(Beginning of Supplied records)

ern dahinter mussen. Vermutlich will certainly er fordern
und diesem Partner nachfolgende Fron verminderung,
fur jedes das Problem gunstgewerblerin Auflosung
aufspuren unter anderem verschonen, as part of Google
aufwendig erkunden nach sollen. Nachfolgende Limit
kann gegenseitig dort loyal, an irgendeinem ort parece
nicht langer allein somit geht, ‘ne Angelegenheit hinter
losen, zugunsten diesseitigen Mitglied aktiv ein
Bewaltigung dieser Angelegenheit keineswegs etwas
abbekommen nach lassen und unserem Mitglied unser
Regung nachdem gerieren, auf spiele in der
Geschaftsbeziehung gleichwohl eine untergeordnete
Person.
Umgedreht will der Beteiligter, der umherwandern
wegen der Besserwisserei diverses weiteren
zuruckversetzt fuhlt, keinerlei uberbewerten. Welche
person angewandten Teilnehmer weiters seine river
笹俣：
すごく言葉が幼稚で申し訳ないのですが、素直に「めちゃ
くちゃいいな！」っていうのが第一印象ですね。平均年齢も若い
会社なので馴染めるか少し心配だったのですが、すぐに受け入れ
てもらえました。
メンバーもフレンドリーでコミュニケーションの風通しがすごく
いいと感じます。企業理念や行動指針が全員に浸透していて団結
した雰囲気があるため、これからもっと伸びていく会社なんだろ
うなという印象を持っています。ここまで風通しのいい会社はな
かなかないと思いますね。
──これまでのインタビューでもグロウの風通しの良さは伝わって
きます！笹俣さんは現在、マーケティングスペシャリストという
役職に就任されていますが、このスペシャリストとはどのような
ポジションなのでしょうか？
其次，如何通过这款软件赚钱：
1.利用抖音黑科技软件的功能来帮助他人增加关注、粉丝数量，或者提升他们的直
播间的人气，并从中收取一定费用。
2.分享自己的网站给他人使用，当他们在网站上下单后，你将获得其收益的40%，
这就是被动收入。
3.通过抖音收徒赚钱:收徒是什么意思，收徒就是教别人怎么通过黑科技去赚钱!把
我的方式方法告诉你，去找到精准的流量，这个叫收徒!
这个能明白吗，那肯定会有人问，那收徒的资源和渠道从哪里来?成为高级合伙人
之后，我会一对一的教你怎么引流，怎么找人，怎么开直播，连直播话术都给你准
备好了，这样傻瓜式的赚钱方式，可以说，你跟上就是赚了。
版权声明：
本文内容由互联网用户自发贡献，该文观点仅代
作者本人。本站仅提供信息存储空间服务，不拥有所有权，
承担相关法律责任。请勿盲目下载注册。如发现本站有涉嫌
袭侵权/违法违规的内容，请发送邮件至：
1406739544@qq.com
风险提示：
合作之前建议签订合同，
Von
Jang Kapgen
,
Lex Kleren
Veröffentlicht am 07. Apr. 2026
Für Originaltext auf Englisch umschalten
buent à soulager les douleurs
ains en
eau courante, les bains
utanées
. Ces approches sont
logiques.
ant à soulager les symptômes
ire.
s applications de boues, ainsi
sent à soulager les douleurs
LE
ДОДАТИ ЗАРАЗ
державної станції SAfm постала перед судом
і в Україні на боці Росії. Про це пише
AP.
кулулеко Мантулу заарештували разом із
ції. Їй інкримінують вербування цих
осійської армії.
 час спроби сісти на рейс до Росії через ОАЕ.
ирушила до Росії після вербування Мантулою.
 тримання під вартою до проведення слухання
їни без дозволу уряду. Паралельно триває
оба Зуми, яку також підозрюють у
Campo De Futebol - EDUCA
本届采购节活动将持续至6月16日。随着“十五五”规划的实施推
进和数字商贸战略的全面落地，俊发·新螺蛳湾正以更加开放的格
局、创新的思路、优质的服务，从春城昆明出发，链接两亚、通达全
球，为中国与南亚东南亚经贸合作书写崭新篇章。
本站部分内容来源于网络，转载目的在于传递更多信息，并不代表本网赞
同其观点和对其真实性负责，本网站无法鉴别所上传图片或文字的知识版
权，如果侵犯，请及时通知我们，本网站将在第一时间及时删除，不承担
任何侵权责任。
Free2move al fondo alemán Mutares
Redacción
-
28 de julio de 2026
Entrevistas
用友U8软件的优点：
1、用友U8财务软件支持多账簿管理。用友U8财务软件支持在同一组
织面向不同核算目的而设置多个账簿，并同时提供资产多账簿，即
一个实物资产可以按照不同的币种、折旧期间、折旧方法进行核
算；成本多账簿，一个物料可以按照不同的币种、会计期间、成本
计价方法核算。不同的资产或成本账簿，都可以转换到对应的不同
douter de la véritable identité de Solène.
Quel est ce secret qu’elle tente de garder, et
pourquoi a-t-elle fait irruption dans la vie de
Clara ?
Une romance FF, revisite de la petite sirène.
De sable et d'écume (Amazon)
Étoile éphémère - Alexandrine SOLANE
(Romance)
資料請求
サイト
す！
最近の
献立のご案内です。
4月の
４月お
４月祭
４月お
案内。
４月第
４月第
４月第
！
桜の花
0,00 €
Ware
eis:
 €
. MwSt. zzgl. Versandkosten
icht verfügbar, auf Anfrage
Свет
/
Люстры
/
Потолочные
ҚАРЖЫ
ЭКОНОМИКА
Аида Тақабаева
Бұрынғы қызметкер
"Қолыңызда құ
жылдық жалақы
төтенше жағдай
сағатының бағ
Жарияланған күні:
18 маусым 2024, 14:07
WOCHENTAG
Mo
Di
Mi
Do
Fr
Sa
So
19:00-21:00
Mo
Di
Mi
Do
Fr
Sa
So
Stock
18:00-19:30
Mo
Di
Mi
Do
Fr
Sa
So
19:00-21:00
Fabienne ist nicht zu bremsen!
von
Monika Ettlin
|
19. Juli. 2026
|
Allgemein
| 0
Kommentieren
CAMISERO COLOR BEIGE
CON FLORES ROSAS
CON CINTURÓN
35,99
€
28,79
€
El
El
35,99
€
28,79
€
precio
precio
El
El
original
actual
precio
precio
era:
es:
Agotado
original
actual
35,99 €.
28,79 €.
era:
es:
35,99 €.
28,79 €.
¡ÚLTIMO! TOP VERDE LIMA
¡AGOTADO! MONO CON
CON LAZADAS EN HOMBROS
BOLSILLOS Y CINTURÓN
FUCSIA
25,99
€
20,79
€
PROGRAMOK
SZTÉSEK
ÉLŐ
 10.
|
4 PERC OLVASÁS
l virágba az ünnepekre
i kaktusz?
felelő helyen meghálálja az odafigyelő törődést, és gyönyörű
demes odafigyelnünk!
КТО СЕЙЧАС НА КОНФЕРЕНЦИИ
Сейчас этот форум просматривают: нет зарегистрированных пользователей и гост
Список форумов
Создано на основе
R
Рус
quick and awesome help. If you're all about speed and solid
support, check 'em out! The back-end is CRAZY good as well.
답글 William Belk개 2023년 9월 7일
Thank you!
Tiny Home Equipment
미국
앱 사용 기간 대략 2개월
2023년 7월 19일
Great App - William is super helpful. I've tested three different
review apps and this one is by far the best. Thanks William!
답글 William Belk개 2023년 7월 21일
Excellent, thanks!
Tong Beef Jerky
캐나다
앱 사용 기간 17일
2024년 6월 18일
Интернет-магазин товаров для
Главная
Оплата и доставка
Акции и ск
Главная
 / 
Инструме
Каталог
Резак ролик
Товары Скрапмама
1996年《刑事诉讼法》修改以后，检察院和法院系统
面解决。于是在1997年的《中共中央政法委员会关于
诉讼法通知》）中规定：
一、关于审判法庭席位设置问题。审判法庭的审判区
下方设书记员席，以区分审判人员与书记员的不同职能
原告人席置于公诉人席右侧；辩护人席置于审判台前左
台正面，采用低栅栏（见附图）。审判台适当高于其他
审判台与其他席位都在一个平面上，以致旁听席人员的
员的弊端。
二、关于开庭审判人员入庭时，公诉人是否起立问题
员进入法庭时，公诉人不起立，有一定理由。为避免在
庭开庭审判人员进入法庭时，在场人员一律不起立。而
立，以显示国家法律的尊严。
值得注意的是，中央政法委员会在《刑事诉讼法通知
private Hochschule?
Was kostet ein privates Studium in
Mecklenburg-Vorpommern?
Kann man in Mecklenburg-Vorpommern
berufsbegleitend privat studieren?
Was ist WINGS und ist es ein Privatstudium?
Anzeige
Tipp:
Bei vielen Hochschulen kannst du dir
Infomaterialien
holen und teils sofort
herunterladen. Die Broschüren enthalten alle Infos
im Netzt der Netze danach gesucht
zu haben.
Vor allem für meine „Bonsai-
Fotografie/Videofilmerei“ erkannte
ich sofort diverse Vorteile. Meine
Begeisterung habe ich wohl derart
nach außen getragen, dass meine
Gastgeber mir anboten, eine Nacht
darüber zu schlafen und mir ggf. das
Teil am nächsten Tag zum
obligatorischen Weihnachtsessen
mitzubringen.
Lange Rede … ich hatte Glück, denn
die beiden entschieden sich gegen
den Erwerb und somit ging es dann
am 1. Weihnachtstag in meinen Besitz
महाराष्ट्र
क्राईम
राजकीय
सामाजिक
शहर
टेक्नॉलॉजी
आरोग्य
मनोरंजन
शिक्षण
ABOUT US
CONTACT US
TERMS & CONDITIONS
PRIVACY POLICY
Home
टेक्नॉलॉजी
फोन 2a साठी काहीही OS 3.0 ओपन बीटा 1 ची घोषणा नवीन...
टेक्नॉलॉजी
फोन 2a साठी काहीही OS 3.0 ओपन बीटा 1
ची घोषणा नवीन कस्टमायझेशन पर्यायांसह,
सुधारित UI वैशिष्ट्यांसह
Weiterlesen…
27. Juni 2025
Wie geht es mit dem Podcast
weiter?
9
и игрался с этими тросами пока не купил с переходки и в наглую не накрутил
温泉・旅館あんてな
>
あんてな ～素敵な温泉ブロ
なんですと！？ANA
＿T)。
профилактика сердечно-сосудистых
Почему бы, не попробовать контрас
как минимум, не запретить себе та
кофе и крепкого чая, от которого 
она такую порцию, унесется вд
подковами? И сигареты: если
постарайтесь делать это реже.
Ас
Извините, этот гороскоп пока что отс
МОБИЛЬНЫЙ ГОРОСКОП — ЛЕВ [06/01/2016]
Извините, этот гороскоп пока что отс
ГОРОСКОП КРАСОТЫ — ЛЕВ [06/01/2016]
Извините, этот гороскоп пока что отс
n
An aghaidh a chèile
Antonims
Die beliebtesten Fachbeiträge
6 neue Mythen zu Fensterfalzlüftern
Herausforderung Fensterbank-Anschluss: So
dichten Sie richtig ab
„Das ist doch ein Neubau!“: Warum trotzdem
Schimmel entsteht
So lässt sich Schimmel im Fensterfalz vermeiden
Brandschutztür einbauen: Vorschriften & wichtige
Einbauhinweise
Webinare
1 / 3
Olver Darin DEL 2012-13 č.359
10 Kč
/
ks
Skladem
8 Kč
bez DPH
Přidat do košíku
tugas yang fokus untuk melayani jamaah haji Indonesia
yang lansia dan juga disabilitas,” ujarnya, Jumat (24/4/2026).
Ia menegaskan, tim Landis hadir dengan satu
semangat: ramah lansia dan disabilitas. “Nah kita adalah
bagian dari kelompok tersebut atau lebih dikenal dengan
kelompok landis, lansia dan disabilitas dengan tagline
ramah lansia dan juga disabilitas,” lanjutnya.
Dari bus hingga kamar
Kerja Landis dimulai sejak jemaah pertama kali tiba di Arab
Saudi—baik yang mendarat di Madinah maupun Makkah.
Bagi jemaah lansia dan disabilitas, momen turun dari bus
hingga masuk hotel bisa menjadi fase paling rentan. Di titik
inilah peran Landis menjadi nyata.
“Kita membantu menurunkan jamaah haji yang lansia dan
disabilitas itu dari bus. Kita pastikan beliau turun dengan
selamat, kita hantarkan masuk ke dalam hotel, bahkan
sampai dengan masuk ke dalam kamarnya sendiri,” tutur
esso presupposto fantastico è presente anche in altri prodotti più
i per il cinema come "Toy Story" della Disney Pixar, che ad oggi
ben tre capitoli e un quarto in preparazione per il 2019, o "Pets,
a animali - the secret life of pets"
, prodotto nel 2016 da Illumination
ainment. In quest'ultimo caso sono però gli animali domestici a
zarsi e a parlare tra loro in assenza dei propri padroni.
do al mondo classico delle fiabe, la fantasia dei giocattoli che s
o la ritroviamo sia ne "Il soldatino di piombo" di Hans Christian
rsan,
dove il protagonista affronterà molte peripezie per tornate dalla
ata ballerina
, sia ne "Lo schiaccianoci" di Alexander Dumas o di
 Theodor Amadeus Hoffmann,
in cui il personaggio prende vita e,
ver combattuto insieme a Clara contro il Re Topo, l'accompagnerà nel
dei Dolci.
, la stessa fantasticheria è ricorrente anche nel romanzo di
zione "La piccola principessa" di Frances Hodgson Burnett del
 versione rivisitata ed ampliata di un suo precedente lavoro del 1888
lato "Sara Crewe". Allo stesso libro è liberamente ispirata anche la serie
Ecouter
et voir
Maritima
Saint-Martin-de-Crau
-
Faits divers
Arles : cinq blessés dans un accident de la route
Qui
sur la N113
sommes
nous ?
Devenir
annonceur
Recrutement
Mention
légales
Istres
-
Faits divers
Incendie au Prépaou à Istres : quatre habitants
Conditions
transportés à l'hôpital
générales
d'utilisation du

(End of Supplied records)

**Required action**
Write out the lines of the entries exactly, from the first line up to and including the line that contains "abbekommen nach lassen".

**Problem solution**
ern dahinter mussen. Vermutlich will certainly er fordern
und diesem Partner nachfolgende Fron verminderung,
fur jedes das Problem gunstgewerblerin Auflosung
aufspuren unter anderem verschonen, as part of Google
aufwendig erkunden nach sollen. Nachfolgende Limit
kann gegenseitig dort loyal, an irgendeinem ort parece
nicht langer allein somit geht, ‘ne Angelegenheit hinter
losen, zugunsten diesseitigen Mitglied aktiv ein
Bewaltigung dieser Angelegenheit keineswegs etwas
abbekommen nach lassen und unserem Mitglied unser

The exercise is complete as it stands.